Dataset entries
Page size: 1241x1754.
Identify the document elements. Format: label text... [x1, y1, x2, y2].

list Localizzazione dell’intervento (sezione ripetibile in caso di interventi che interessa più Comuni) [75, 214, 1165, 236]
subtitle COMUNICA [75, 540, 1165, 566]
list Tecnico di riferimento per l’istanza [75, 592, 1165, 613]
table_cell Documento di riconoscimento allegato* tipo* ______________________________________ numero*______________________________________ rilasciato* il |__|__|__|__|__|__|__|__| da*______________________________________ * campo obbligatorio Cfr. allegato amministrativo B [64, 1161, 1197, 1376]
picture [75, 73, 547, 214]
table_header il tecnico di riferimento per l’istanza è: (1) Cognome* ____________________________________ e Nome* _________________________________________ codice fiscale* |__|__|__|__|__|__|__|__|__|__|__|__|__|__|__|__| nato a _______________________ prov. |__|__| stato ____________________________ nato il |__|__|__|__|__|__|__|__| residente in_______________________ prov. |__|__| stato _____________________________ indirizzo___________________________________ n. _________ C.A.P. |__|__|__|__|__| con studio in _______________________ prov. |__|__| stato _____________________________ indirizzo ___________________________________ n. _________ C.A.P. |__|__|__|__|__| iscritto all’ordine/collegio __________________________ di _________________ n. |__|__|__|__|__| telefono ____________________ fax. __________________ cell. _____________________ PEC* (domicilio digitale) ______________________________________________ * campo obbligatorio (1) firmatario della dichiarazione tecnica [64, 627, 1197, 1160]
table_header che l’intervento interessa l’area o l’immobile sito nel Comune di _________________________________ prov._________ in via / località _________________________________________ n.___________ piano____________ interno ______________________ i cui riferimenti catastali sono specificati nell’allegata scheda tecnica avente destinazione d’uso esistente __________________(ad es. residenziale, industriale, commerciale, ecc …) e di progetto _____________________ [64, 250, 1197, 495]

* _INSTRUCTIONS TO FOLLOW_
Above are the records; retype every one exactly.

* _TASK SOLUTION_
Page size: 1241x1754.
Identify the document elements. Format: label text... [x1, y1, x2, y2].

list Localizzazione dell’intervento (sezione ripetibile in caso di interventi che interessa più Comuni) [75, 214, 1165, 236]
subtitle COMUNICA [75, 540, 1165, 566]
list Tecnico di riferimento per l’istanza [75, 592, 1165, 613]
table_cell Documento di riconoscimento allegato* tipo* ______________________________________ numero*______________________________________ rilasciato* il |__|__|__|__|__|__|__|__| da*______________________________________ * campo obbligatorio Cfr. allegato amministrativo B [64, 1161, 1197, 1376]
picture [75, 73, 547, 214]
table_header il tecnico di riferimento per l’istanza è: (1) Cognome* ____________________________________ e Nome* _________________________________________ codice fiscale* |__|__|__|__|__|__|__|__|__|__|__|__|__|__|__|__| nato a _______________________ prov. |__|__| stato ____________________________ nato il |__|__|__|__|__|__|__|__| residente in_______________________ prov. |__|__| stato _____________________________ indirizzo___________________________________ n. _________ C.A.P. |__|__|__|__|__| con studio in _______________________ prov. |__|__| stato _____________________________ indirizzo ___________________________________ n. _________ C.A.P. |__|__|__|__|__| iscritto all’ordine/collegio __________________________ di _________________ n. |__|__|__|__|__| telefono ____________________ fax. __________________ cell. _____________________ PEC* (domicilio digitale) ______________________________________________ * campo obbligatorio (1) firmatario della dichiarazione tecnica [64, 627, 1197, 1160]
table_header che l’intervento interessa l’area o l’immobile sito nel Comune di _________________________________ prov._________ in via / località _________________________________________ n.___________ piano____________ interno ______________________ i cui riferimenti catastali sono specificati nell’allegata scheda tecnica avente destinazione d’uso esistente __________________(ad es. residenziale, industriale, commerciale, ecc …) e di progetto _____________________ [64, 250, 1197, 495]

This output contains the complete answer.